According to a study, guselkumab treatment for psoriasis does not raise cancer rates over time when compared to the general population or psoriasis patients.
“Safety of biologic therapies over time is an important topic of concern for both patients and dermatologists,” Andrew Blauvelt, MD, MBA, investigator at the Oregon Medical Research Center, told Healio. ” Risk of developing cancer in patients with psoriasis on long-term biologic therapy has been of particular interest, given the long-standing boxed warning for lymphoma for patients receiving [tumor necrosis factor] blockers.”
The malignancy rates of patients with moderate to severe psoriasis treated for up to 5 years with guselkumab, a selective interleukin (IL)-23 inhibitor, were compared to those of the general population and the psoriasis patient population in this study. Nonmelanoma skin cancer (NMSC) and in situ cervical cancer were excluded from the calculation of malignancy rates per 100 patient-years (PY).
78.4 percent of the 1,721 patients who were treated with guselkumab received the study drug for the entire five-year treatment period.
24 patients had NMSC (0.34 per 100 PY) and 32 had cancers other than NMSC (0.45 per 100 PY) during the follow-up. There was no indication of an upward trend in the combined malignancy rate among the two guselkumab groups, which was 0.74 per 100 PY (95% CI, 0.56-0.97).

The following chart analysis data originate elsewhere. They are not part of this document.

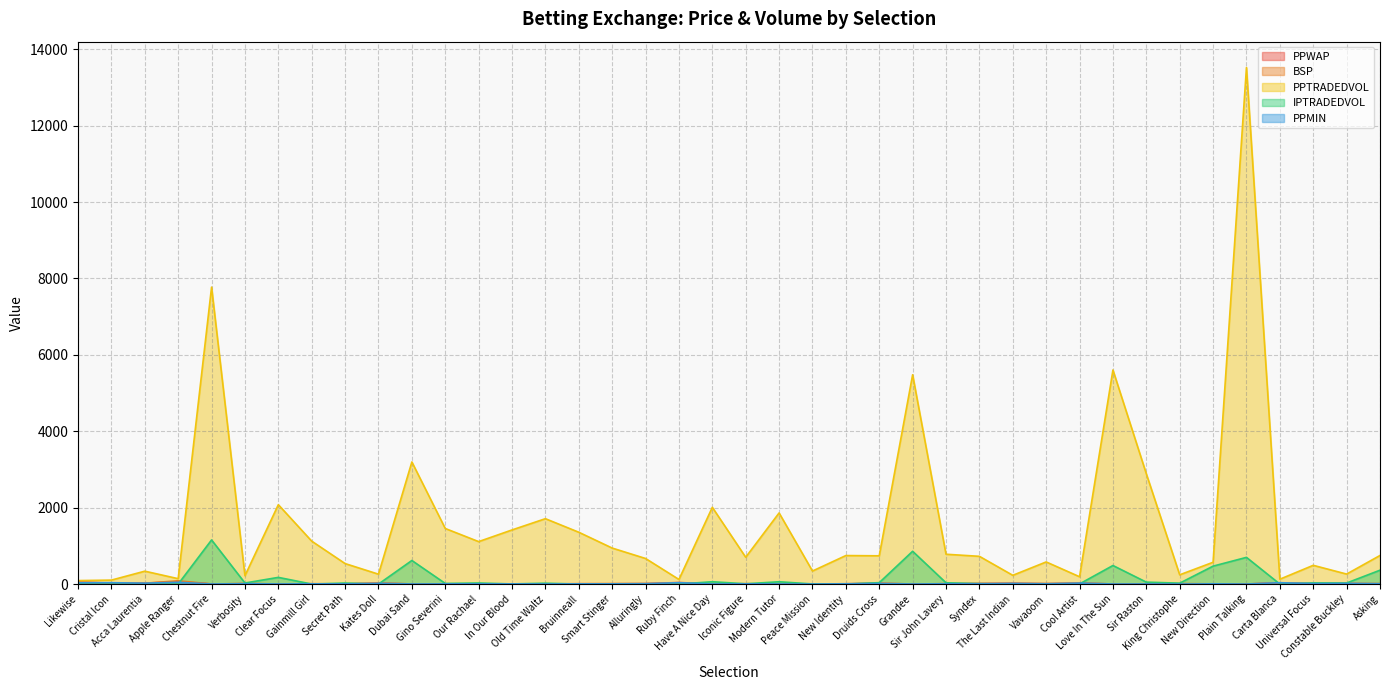

Does the chart display data point markers on the line(s)?

No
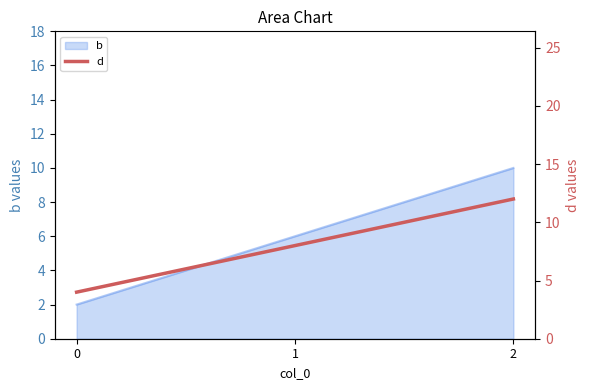

What is the highest value of the b series?

10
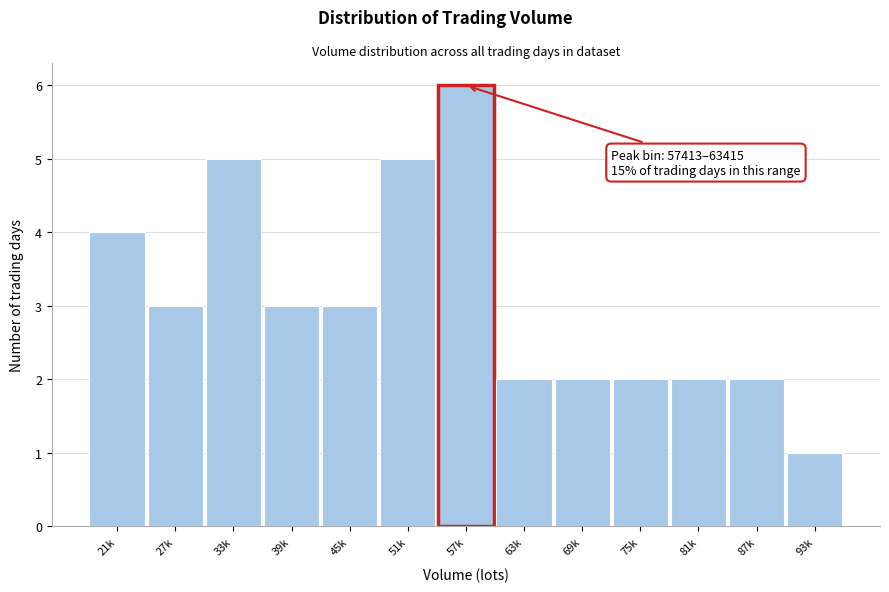

Reading left to right, extract all data points from this chart.

21k=4	27k=3	33k=5	39k=3	45k=3	51k=5	57k=6	63k=2	69k=2	75k=2	81k=2	87k=2	93k=1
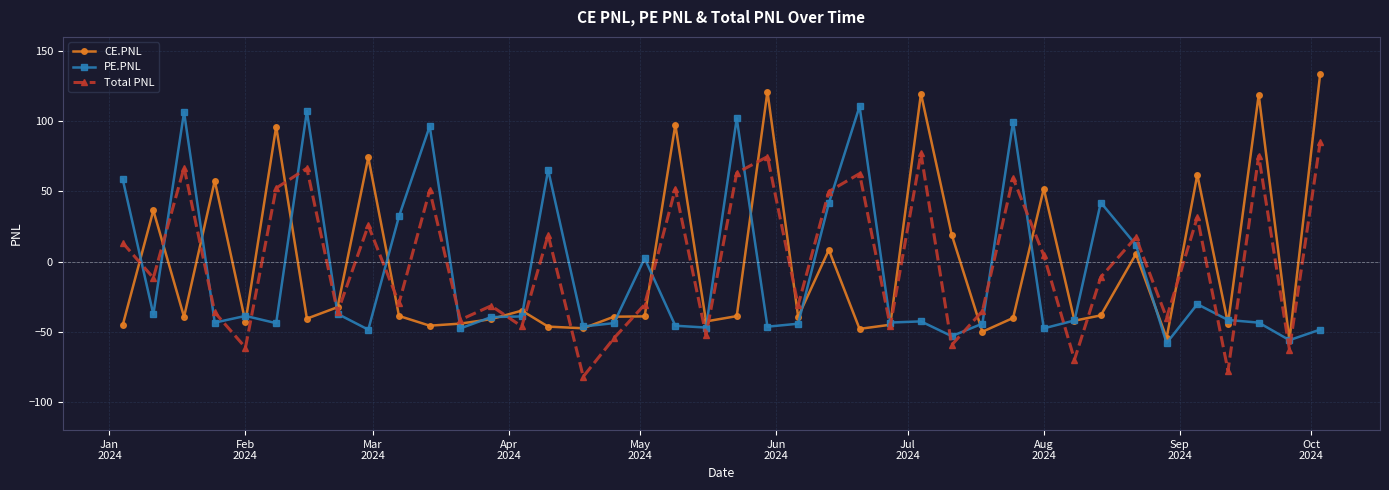

Which series has the widest spread of values?

CE.PNL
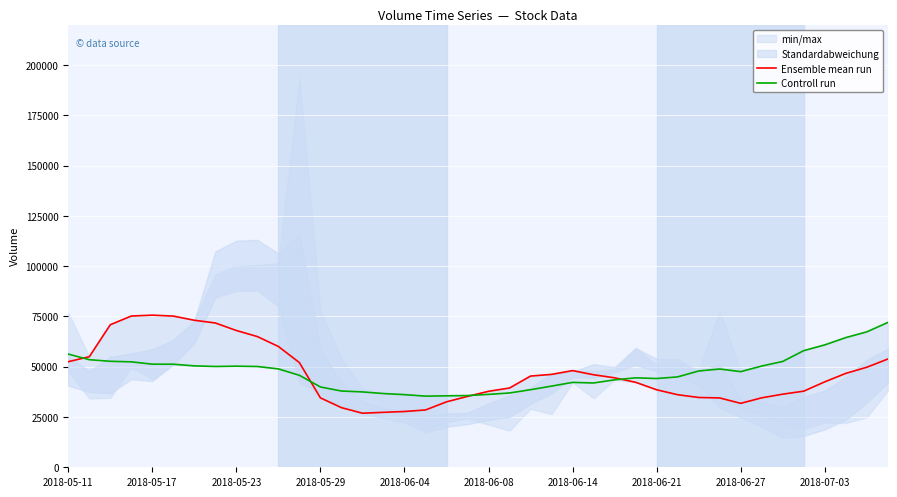

How many data points in Controll run are less than 47870?

20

According to the Psoriasis Longitudinal Assessment and Registry, these findings were comparable to the malignancy rate among other patients with psoriasis, which was 0.68 per 100 PY. In addition, these guselkumab rates were in line with what was anticipated for the general population in the United States (standardized incidence ratio, 0.93).
“We found no evidence of increased cancer rates and no evidence of particular types of cancers in these patients,” Blauvelt said. “These data support the view that long-term IL-23 inhibition in general, and long-term use of guselkumab in particular, do not increase rates of cancer.”